(Collected data)

------------------------------------------------------------

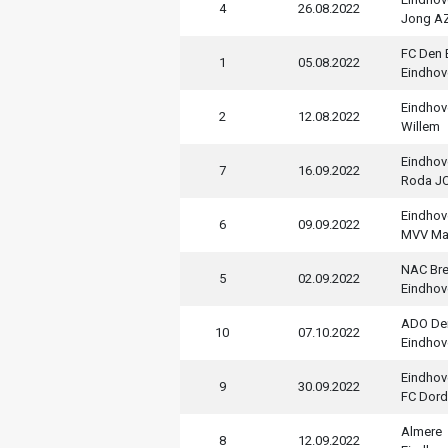
4
26.08.2022
Jong A
FC Den
1
05.08.2022
Eindhov
Eindhov
2
12.08.2022
Willem
Eindhov
7
16.09.2022
Roda JC
Eindhov
6
09.09.2022
MVV Maa
NAC Br
5
02.09.2022
Eindhov
ADO De
10
07.10.2022
Eindhov
Eindhov
9
30.09.2022
FC Dord
Almere
8
12.09.2022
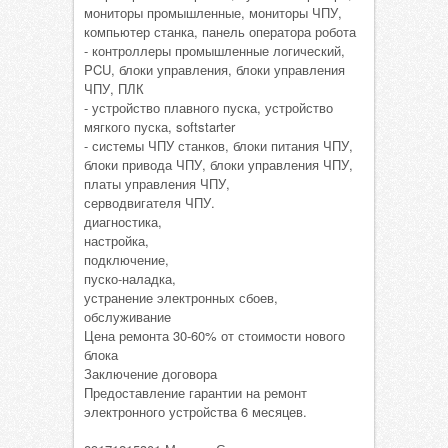
мониторы промышленные, мониторы ЧПУ,
компьютер станка, панель оператора робота
- контроллеры промышленные логический,
PCU, блоки управления, блоки управления
ЧПУ, ПЛК
- устройство плавного пуска, устройство
мягкого пуска, softstarter
- системы ЧПУ станков, блоки питания ЧПУ,
блоки привода ЧПУ, блоки управления ЧПУ,
платы управления ЧПУ,
серводвигателя ЧПУ.
диагностика,
настройка,
подключение,
пуско-наладка,
устранение электронных сбоев,
обслуживание
Цена ремонта 30-60% от стоимости нового
блока
Заключение договора
Предоставление гарантии на ремонт
электронного устройства 6 месяцев.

------------------------------------------------------------

Exercise description » Drop the images and repeat the data exactly.

Response »
4
26.08.2022
Jong A
FC Den
1
05.08.2022
Eindhov
Eindhov
2
12.08.2022
Willem
Eindhov
7
16.09.2022
Roda JC
Eindhov
6
09.09.2022
MVV Maa
NAC Br
5
02.09.2022
Eindhov
ADO De
10
07.10.2022
Eindhov
Eindhov
9
30.09.2022
FC Dord
Almere
8
12.09.2022
мониторы промышленные, мониторы ЧПУ,
компьютер станка, панель оператора робота
- контроллеры промышленные логический,
PCU, блоки управления, блоки управления
ЧПУ, ПЛК
- устройство плавного пуска, устройство
мягкого пуска, softstarter
- системы ЧПУ станков, блоки питания ЧПУ,
блоки привода ЧПУ, блоки управления ЧПУ,
платы управления ЧПУ,
серводвигателя ЧПУ.
диагностика,
настройка,
подключение,
пуско-наладка,
устранение электронных сбоев,
обслуживание
Цена ремонта 30-60% от стоимости нового
блока
Заключение договора
Предоставление гарантии на ремонт
электронного устройства 6 месяцев.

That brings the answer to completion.